Wednesday, October 13, 2004

loss and desire

thanks to anonymous for her/his comment. i quote:
it seems to me that the point is not to avoid suffering by avoiding the desire which is its source, but rather to allow oneself to feel the suffering, to embrace it and recognize that suffering is part of being alive.

this is something i constantly struggle with in my buddhism. in general, the point isn't, i don't think, to avoid desire; it's to release it. everything is emptiness, but not necessarily empty.

it always reminds me of the robert frost poem "nothing gold can stay":
Nature's first green is gold,
Her hardest hue to hold.
Her early leaf's a flower;
But only so an hour.
Then leaf subsides to leaf.
So Eden sank to grief,
So dawn goes down to day.
Nothing gold can stay.

a little cheesy, but i think the buddha higgypiggy would say, "yes, of course. so hold onto nothing. enjoy what you have while you have it, but it WILL end. embrace the emptiness of all things around you and know that they will be gone. and that you will one day be gone."

easier said than done. and maybe, per anonymous, not even desirable.

daily dharma: "Again, monks, a monk abides contemplating mind-objects as mind-objects in respect of the Four Noble Truths. How does he do so? Here, a monk knows as it really is: 'This is suffering'; he knows as it really is: 'This is the origin of suffering'; he knows as it really is: 'This is the cessation of suffering'; he knows as it really is: 'This is the way of practice leading to the cessation of suffering.' 18. "And what, monks, is the Noble Truth of Suffering?
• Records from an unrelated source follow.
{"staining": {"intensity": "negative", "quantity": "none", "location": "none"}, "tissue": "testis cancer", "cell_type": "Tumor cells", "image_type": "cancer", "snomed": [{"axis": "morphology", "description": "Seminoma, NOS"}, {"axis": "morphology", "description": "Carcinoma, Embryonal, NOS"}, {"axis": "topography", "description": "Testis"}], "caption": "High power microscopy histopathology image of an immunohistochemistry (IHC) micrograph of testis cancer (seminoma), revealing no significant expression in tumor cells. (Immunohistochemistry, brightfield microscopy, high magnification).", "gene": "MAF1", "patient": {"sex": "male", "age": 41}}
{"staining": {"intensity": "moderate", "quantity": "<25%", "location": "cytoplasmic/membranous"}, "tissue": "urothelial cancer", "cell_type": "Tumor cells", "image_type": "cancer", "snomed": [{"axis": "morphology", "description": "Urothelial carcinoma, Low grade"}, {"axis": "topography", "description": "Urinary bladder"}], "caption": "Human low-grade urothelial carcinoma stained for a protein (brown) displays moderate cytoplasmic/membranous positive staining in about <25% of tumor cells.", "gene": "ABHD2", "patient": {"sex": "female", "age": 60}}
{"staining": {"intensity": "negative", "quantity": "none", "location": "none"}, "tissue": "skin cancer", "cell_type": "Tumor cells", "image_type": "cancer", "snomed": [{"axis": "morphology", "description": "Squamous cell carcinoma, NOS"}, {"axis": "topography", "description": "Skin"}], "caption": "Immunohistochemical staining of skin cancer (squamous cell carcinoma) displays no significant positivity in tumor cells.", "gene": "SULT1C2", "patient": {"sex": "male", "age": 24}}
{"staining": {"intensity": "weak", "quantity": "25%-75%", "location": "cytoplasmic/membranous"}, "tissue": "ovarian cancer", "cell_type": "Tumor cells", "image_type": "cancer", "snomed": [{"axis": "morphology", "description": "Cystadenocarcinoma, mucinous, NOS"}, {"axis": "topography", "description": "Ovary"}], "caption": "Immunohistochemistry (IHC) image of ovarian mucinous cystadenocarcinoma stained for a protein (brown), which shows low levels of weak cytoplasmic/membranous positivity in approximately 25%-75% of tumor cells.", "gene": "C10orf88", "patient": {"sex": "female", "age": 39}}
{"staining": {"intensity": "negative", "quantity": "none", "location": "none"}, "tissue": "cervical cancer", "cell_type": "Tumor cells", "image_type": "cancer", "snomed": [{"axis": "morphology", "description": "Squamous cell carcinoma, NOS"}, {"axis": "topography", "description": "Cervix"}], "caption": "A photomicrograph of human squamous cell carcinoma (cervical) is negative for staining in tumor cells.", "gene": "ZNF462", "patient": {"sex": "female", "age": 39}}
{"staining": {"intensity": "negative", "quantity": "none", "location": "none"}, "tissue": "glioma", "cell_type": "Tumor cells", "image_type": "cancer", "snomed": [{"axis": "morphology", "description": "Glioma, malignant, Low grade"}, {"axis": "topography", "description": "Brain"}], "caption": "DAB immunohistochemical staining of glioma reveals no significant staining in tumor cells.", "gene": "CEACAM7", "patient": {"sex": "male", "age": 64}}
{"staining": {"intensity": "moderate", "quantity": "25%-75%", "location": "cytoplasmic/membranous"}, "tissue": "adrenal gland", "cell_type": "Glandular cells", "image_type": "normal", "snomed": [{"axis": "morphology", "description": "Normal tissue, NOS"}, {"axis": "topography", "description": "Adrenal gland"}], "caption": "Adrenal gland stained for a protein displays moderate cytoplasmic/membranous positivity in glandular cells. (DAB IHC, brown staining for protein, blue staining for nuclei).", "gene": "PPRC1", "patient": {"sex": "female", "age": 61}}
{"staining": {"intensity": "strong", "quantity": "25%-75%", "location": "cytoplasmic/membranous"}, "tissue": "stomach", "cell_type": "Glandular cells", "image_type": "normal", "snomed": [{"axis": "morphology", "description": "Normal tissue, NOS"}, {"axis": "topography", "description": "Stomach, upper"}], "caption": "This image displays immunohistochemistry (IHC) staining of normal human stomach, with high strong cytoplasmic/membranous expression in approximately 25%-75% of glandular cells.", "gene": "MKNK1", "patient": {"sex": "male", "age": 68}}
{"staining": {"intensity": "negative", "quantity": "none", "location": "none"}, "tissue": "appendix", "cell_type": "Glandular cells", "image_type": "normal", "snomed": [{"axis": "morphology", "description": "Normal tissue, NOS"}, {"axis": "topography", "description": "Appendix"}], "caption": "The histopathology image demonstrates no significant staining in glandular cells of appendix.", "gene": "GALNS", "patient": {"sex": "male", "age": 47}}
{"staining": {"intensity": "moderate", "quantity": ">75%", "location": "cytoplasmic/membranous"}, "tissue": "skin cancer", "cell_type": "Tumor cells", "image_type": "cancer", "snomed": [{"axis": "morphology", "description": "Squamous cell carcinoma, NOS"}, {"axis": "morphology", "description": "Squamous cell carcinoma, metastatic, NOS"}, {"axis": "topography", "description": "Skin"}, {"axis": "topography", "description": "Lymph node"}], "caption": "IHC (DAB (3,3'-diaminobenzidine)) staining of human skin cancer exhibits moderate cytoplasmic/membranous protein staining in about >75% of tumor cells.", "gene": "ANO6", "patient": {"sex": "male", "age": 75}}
Birth is suffering, aging is suffering, death is suffering, sorrow, lamentation, pain, sadness and distress are suffering. Being attached to the unloved is suffering, being separated from the loved is suffering, not getting what one wants is suffering. In short, the five aggregates of grasping... are suffering."
Mahasatipatthana Sutta
translated by Maurice Walshe

1 Comments:

Anonymous Anonymous said...

At a conference I recently attended, someone described the first session of a college course she took on Loss and Mourning. The professor was chomping on an apple during the class, which was odd, and when she finished the apple, she told the class she was leaving to throw the core away and would be right back, but she never returned. Without saying anything, she had created in the students a feeling of loss to examine. The loss may have been trivial, but the student remembered the class 20 years afterward.